TEACHING IN OSIJEK, CROATIA
report by Jim Payton
In May 2007 I had the privilege of team-teaching a course at the Evangelical Theological Seminary in Osijek, Croatia. ETS is one of the largest evangelical seminaries in Eastern Europe: it has drawn students from all the former Communist countries, as well as from North America, Africa, and the Far East. Students are well instructed in English in their initial year at ETS, and instruction can be given and readily understood by the students in English.
Prof. Dr. Peter Kuzmic is rector of ETS. A long-time and widely-respected evangelical leader from Eastern Europe, he also is the Eva B. and Paul E. Toms Distinguished Professor of World Missions and European Studies at Gordon-Conwell Theological Seminary in South Hamilton, Massachusetts, where he spends several months a year. He invited me to join him in teaching a course on “Ecumenical Relationships with Roman Catholicism and Eastern Orthodoxy” at ETS. It was a course taken by upper-level students {#2}in their third or fourth year (plus two students doing graduate studies). Some twenty-two students enrolled in the course, all of them from Southeastern Europe: two from Romania, another from Serbia, one from Bosnia, and the rest from Macedonia and Croatia.

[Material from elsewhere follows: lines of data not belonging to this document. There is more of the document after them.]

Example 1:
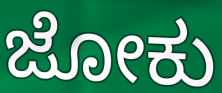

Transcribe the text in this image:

ಜೋಕು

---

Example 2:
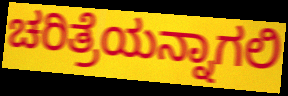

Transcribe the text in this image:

ಚರಿತ್ರೆಯನ್ನಾಗಲಿ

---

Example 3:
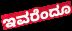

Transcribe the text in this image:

ಇವರೆಂದೂ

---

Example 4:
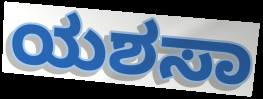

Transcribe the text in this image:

ಯಶಸಾ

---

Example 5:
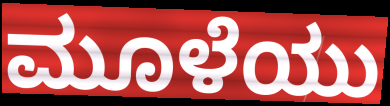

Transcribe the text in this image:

ಮೂಳೆಯುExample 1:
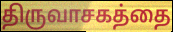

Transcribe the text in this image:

திருவாசகத்தை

The students were engaged and eager in the course, even though it came near the end of their academic year—and, like students everywhere, they were eager to have the year finished. It was stimulating to interact with them, since their experience of and prospects about ecumenical interactions were shaped by their experience as evangelicals in countries which are either overwhelmingly Catholic or Orthodox. Discussion about the challenges and opportunities of ecumenical interaction was intense and insightful, reflecting the range of opinions and concerns one might expect anywhere, but focused on the situations to be encountered in Eastern Europe.

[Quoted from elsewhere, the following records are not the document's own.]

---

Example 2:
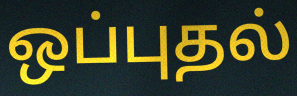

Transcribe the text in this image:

ஒப்புதல்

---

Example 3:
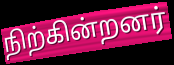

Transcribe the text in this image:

நிற்கின்றனர்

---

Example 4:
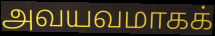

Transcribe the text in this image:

அவயவமாகக்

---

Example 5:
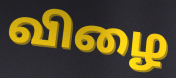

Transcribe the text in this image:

விழை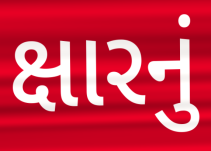
ક્ષારનું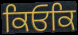
ਕਿਓਕਿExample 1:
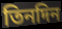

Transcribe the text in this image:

তিনদিন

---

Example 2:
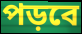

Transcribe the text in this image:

পড়বে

We surveyed the early church’s ecumenical councils, the developments during the middle ages and through the Reformation, and then moved into more recent history—dealing with the explosion of denominations in the period since the Reformation, with the significant transitions inaugurated by the Second Vatican Council, and with the changed situation for Orthodoxy since the collapse of Communist domination. Dr. Kuzmic familiarized the students with the Lausanne Covenant and other elements of specifically evangelical movements in regard to ecumenism.

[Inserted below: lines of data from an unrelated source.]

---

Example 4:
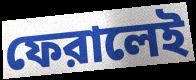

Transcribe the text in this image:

ফেরালেই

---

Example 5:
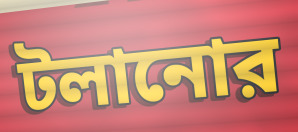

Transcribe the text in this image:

টলানোর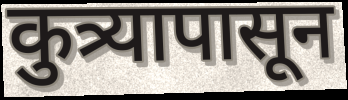
कुत्र्यापासून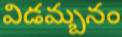
విడమ్బనంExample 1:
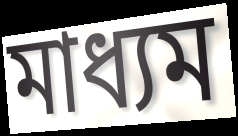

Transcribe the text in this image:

মাধ্যম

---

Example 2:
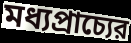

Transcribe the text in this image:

মধ্যপ্রাচ্যের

We took advantage of the opportunity to have direct interaction with major Orthodox and Catholic centers. We traveled to Belgrade and visited the Serbian Orthodox patriarchate, where we were given a guided tour of the patriarchal museum and library. Afterwards, we enjoyed lunch at the Orthodox seminary student union and toured the seminary. After his class finished, the ethics professor Br. David Petrovic (a Serbian Orthodox monk) spoke with our class and welcomed us warmly. Then we went to the Temple of St. Sava, which is currently under construction (and will continue to be, for a long time). When completed, it will be the second largest Orthodox church in the entire world (second only to Christ Cathedral in Moscow). The gleaming white external facade was brilliant in the afternoon light. Inside, the construction continues: we admired the magnificent marble columns, walls, and balconies. A temporary iconostasis allows for services to be conducted. No other iconography or frescoes graces the cathedral yet.
The following day the class traveled to Djakovo, to the Roman Catholic cathedral and seminary there. Professor Chechatka gave us an engaging tour of the cathedral. It had been designed and its building was overseen by Bishop Josip Jurij Strossmayer, a major figure in both nineteenth-century Roman Catholicism and in the development of Croatian nationalism. The tour highlighted some of the striking distinctive features of the cathedral—among them the fresco of the twelve-year-old Christ holding forth among the elders of the temple in Jerusalem, in which the features of several of the elders are those of leading intellectual luminaries of the eighteenth and nineteenth centuries; the free-standing altar in the middle of the sanctuary, anticipating some of the changes inaugurated by the Second Vatican Council a century later; and a fresco depicting the peoples of the earth (not just the Magi) bringing their gifts to the feet of the infant Christ, held in the Virgin Mary’s arms. In the fresco the gift-bearers wear the distinctive dress of various Slavic peoples. Afterwards, we toured the library of the seminary and had a question-and-answer period in one of the seminary lecture halls.
ETS has a new, sophisticated building, with well-appointed classrooms, excellent computer capacities for the students, a fine library, and comfortable apartments to house visiting professors. The students are engaging and friendly, and other faculty members include some Eastern European scholars and two North American missionary couples (the Harpers from the Presbyterian Church U.S.A. and the Titus family from the Reformed Church in America). ETS recently approved plans for setting up further graduate programs, in order to assure a well-trained leadership for the evangelical movements in Eastern Europe without the danger of the “brain drain” that has too often resulted as gifted Eastern European scholars remained in the West after finishing their graduate programs.
I am grateful for the opportunity I had to teach this brief course and to contribute to the work of this significant institution. I told the students about CAREE, and Dr. Kuzmic offered positive comment about the work CAREE has done and continues to do in Eastern Europe.